# Help Creating This Face Molding



## SwordofGabriel (Sep 6, 2008)

I'm near completion of a French Armoire and wanting to try something different. I would appreciate any tips and "How To's" on creating the compound moldings on the face of the doors. I have attached a picture of a similar design I would like to create but really have no idea where to begin as I have never completed a door in this fashion before. The idea that I have is rough cutting the shape of the piece from a solid panel using a band saw then using a router/table to complete the profiling and making it as a complete single unit. I saw CabinetMans Mahogany Bar and the way he created the molding there but that just doesn't apply here. BTW, i know it's an old post......but Awesome work my friend. Thanks guys........looking forward to the comments and any help is greatly appreciated.


----------



## joesdad (Nov 1, 2007)

I'd probably draw the design out to scale on a piece of cardboard, cut it out once I was happy with all the dimensions and transfer it onto a piece of MDF. Then cut and rout the MDF as my proto-type before spending all that time on my good piece.

My only concern for cutting it out of a single piece of hardwood would be it cracking somewhere during a climate change.

Very ambitious, can't wait to see the pics of it done.


----------



## pianoman (Jan 16, 2008)

To me , each applied panel looks like four pieces mitered together...four different patterns in total. I would start with MDF as Joesdad suggested. Then use a table router set-up...cutting the profile face down...It`s hard to see the actual profile in the photo, but, three bits may be needed with three different passes. If the Armoire in the photo is actually solid wood...and not molded...I would guess it was done with a Pin-router. Rick


----------



## Handyman (Jan 2, 2008)

## [Request 1]
Translate this sentence from the thread into Spanish: "My only concern for cutting it out of a single piece of hardwood would be it cracking somewhere during a climate change."
## [Request 2]
Reproduce the stretch of the thread that opens with the words containing "My only concern" and closes with "of it done.".

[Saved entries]
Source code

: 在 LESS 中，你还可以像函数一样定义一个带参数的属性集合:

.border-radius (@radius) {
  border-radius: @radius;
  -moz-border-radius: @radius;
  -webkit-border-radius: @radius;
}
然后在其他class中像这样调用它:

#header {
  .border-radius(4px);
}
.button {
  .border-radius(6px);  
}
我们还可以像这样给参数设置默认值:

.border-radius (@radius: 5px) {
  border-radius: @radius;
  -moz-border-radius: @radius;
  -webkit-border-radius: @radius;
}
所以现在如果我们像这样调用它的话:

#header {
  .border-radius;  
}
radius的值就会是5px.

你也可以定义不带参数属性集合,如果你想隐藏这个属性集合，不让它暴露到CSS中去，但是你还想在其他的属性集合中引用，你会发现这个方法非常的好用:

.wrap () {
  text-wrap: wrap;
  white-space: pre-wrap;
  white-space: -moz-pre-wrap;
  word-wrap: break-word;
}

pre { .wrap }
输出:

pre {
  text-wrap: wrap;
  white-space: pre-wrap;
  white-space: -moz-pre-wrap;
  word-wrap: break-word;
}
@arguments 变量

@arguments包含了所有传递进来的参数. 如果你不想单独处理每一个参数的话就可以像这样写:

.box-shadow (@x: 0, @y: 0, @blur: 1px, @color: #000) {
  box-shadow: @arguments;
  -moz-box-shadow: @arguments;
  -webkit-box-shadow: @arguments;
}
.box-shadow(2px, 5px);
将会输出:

---

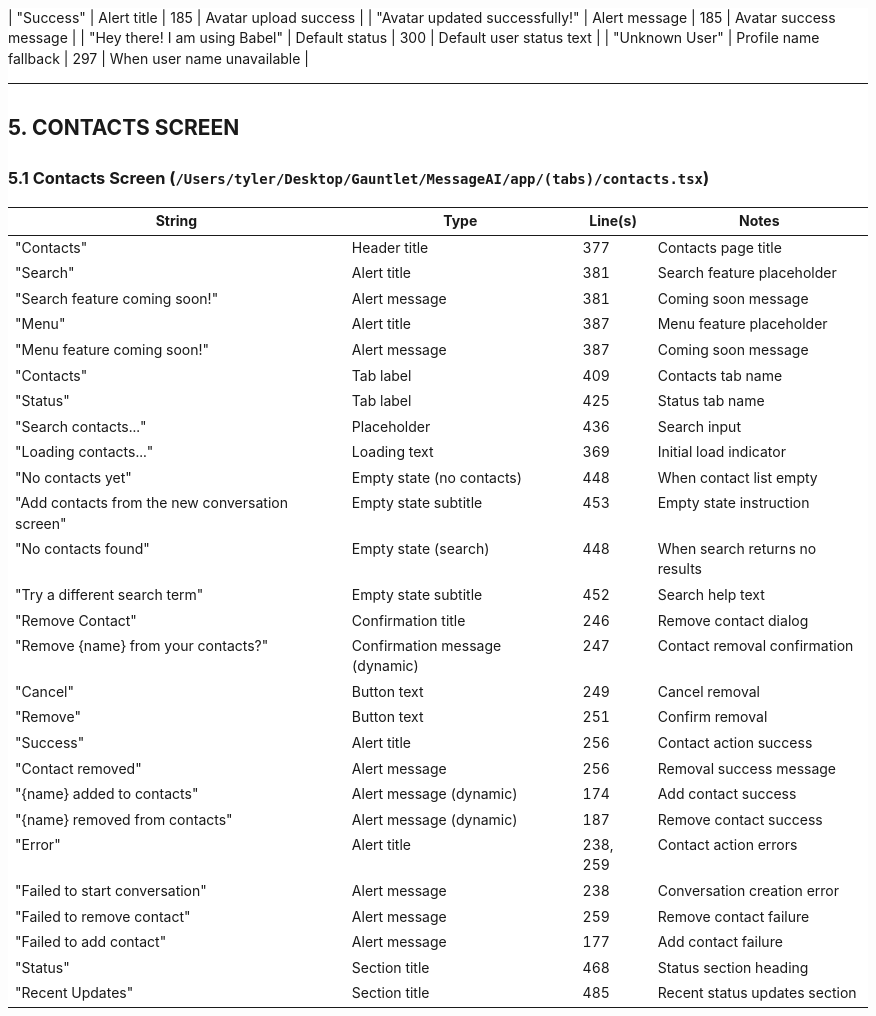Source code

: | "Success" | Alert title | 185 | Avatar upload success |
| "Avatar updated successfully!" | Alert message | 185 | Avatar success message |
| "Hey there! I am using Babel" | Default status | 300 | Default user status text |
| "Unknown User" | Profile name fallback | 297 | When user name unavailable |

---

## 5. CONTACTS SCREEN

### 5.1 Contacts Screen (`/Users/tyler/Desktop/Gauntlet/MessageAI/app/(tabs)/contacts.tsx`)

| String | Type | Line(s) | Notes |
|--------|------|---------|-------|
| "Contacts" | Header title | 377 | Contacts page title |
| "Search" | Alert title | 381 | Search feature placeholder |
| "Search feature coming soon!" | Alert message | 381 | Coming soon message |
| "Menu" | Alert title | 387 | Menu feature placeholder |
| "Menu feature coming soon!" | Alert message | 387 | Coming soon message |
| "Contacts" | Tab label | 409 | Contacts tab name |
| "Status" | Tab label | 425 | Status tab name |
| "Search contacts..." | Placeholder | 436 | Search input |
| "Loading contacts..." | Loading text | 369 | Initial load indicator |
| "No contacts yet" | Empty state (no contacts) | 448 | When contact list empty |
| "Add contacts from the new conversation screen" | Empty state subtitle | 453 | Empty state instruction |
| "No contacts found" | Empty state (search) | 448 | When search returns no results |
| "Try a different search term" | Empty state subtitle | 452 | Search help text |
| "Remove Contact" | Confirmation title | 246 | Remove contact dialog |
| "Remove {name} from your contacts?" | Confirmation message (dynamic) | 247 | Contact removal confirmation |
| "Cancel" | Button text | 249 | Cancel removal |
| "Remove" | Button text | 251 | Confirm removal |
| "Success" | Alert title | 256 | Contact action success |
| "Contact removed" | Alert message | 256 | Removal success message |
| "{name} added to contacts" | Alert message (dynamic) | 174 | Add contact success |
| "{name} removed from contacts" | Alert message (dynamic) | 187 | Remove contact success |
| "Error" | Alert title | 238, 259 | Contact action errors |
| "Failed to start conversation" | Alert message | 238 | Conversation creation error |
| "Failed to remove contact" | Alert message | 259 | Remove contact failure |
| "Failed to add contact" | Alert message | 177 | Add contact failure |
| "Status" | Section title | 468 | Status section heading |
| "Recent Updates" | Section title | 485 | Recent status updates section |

## [Exercise solution 1]
Mi única preocupación al cortarla de una sola pieza de madera dura sería que se agrietara en algún momento durante un cambio de clima.

## [Exercise solution 2]
My only concern for cutting it out of a single piece of hardwood would be it cracking somewhere during a climate change.

Very ambitious, can't wait to see the pics of it done.